## MATERIAL SUPPLIED:

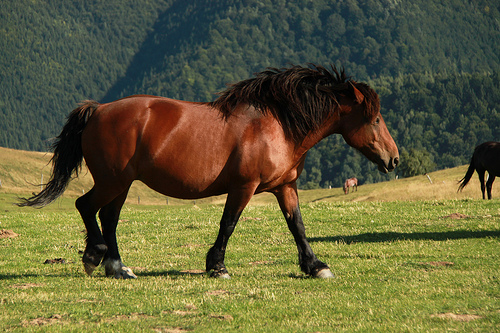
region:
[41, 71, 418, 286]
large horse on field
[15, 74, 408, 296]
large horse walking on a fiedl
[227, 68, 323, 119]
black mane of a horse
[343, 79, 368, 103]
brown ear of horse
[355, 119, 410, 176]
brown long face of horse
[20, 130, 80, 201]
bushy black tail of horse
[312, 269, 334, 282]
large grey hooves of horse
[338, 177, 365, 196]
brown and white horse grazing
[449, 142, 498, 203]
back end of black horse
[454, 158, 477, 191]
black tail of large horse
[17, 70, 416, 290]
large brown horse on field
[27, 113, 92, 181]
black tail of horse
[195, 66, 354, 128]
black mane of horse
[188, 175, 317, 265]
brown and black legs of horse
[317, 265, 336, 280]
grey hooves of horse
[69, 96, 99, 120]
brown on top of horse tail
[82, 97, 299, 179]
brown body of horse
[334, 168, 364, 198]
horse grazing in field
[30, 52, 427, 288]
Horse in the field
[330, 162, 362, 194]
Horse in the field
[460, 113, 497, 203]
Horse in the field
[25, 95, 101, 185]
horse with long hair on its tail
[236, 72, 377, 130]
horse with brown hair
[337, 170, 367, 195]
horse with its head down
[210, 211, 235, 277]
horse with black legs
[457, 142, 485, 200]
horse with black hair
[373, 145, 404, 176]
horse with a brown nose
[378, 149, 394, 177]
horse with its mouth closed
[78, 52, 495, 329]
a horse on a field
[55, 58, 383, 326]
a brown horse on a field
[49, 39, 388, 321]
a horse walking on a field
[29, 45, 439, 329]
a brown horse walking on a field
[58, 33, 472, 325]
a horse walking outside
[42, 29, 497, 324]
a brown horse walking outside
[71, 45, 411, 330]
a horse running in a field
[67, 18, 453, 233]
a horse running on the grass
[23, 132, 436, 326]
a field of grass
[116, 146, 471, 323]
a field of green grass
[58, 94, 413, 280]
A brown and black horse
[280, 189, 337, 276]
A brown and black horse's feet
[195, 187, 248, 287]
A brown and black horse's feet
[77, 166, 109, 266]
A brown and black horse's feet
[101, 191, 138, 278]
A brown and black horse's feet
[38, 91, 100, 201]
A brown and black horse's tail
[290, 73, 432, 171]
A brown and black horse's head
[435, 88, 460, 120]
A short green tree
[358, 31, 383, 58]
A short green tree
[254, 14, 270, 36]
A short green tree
--
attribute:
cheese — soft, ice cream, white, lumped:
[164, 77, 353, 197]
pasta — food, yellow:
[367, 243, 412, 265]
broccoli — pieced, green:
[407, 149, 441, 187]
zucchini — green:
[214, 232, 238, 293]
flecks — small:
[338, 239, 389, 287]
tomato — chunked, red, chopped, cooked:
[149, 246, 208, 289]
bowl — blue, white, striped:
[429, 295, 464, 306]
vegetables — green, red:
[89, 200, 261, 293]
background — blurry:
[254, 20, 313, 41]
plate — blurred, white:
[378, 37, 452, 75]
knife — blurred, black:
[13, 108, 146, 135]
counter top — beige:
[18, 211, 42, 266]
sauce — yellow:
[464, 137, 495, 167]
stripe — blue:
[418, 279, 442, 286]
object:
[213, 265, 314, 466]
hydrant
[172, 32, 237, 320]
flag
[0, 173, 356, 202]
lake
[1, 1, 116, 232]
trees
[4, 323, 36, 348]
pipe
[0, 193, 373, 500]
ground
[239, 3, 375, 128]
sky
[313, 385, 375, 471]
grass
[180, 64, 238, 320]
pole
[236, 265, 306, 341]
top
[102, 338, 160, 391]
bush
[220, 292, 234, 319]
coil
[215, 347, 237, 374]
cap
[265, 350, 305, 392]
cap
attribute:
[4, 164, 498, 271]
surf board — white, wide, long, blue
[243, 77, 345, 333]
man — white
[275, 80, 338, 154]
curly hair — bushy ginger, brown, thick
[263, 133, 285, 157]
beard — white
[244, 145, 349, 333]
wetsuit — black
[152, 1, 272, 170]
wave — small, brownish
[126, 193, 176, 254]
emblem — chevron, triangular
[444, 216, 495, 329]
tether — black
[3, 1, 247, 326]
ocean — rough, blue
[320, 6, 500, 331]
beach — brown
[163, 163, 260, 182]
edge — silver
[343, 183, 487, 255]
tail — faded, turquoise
==
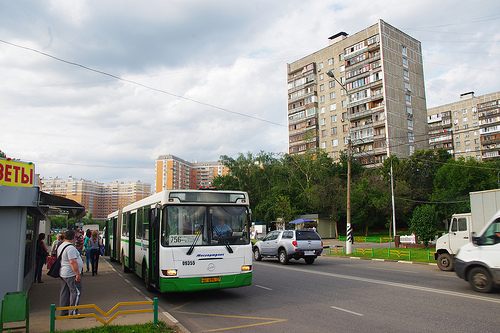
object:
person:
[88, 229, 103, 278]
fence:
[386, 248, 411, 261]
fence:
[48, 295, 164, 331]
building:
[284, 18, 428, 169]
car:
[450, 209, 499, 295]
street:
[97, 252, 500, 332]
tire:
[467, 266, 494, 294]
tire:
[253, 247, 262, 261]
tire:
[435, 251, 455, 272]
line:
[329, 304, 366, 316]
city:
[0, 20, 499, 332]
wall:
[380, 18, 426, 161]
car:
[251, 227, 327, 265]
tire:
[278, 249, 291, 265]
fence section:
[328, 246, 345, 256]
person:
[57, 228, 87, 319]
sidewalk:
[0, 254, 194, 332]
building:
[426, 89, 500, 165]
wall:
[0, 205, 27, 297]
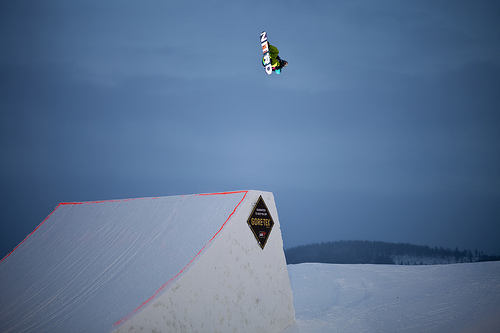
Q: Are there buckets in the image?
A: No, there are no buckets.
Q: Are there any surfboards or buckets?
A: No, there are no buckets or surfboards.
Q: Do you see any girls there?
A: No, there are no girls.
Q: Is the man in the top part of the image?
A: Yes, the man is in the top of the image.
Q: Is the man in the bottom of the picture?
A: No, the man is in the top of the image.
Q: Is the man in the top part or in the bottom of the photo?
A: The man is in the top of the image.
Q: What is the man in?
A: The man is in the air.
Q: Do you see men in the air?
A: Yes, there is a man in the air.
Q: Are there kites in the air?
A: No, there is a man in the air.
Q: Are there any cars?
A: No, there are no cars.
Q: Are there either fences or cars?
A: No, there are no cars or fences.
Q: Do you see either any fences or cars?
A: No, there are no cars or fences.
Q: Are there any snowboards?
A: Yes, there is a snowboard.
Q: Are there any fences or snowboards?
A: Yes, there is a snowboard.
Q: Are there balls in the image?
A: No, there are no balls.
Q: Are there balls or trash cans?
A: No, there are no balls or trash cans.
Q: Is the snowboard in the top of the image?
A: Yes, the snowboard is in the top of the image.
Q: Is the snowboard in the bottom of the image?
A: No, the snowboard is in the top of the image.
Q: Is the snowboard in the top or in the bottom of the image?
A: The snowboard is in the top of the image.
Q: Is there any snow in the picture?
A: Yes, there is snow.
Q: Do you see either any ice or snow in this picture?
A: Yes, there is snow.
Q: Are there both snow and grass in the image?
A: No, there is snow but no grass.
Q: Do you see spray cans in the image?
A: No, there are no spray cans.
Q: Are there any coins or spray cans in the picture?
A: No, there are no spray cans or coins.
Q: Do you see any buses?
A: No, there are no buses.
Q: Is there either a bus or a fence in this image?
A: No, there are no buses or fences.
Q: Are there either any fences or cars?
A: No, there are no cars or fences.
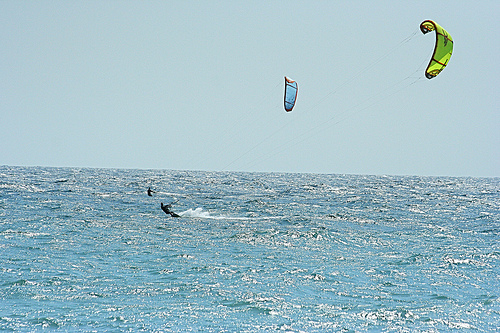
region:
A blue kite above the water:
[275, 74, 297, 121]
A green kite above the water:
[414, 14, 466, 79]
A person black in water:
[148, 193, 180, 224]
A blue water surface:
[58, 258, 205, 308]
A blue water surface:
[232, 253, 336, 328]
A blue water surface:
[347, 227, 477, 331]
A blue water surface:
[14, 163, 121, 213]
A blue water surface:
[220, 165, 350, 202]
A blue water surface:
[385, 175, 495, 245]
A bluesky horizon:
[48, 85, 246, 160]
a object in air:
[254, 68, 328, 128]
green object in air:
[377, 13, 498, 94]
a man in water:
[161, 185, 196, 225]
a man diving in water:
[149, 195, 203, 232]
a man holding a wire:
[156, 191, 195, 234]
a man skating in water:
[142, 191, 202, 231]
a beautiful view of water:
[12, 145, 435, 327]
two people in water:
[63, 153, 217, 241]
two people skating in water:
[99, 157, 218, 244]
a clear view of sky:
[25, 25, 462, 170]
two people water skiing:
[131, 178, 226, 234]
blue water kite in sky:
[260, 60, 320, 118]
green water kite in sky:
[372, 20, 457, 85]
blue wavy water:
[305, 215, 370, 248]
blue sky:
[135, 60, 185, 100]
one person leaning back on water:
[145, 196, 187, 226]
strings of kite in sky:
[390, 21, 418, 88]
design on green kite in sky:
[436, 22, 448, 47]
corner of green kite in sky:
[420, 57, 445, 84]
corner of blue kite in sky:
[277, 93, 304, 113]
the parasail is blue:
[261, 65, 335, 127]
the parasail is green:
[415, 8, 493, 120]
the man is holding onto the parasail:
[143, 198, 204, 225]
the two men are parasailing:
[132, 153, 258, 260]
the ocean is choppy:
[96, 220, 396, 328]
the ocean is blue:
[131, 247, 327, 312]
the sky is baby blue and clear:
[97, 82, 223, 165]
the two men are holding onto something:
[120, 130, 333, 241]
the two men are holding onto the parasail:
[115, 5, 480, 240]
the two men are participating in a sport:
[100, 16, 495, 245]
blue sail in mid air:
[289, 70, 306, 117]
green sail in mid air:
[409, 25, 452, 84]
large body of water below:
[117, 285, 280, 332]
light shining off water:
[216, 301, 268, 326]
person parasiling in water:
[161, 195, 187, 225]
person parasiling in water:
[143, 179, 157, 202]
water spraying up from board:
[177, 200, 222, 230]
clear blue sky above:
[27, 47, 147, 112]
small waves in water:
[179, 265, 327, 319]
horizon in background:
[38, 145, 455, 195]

## WRITTEN EXERCISE:
Switch "kite" to "sail" in the lines between the one holding "green object in" and the one holding "[132, 153, 258, 260]", inclusive, and write out only those lines with everything else unchanged.

## WORKED ANSWER:
green object in air:
[377, 13, 498, 94]
a man in water:
[161, 185, 196, 225]
a man diving in water:
[149, 195, 203, 232]
a man holding a wire:
[156, 191, 195, 234]
a man skating in water:
[142, 191, 202, 231]
a beautiful view of water:
[12, 145, 435, 327]
two people in water:
[63, 153, 217, 241]
two people skating in water:
[99, 157, 218, 244]
a clear view of sky:
[25, 25, 462, 170]
two people water skiing:
[131, 178, 226, 234]
blue water sail in sky:
[260, 60, 320, 118]
green water sail in sky:
[372, 20, 457, 85]
blue wavy water:
[305, 215, 370, 248]
blue sky:
[135, 60, 185, 100]
one person leaning back on water:
[145, 196, 187, 226]
strings of sail in sky:
[390, 21, 418, 88]
design on green sail in sky:
[436, 22, 448, 47]
corner of green sail in sky:
[420, 57, 445, 84]
corner of blue sail in sky:
[277, 93, 304, 113]
the parasail is blue:
[261, 65, 335, 127]
the parasail is green:
[415, 8, 493, 120]
the man is holding onto the parasail:
[143, 198, 204, 225]
the two men are parasailing:
[132, 153, 258, 260]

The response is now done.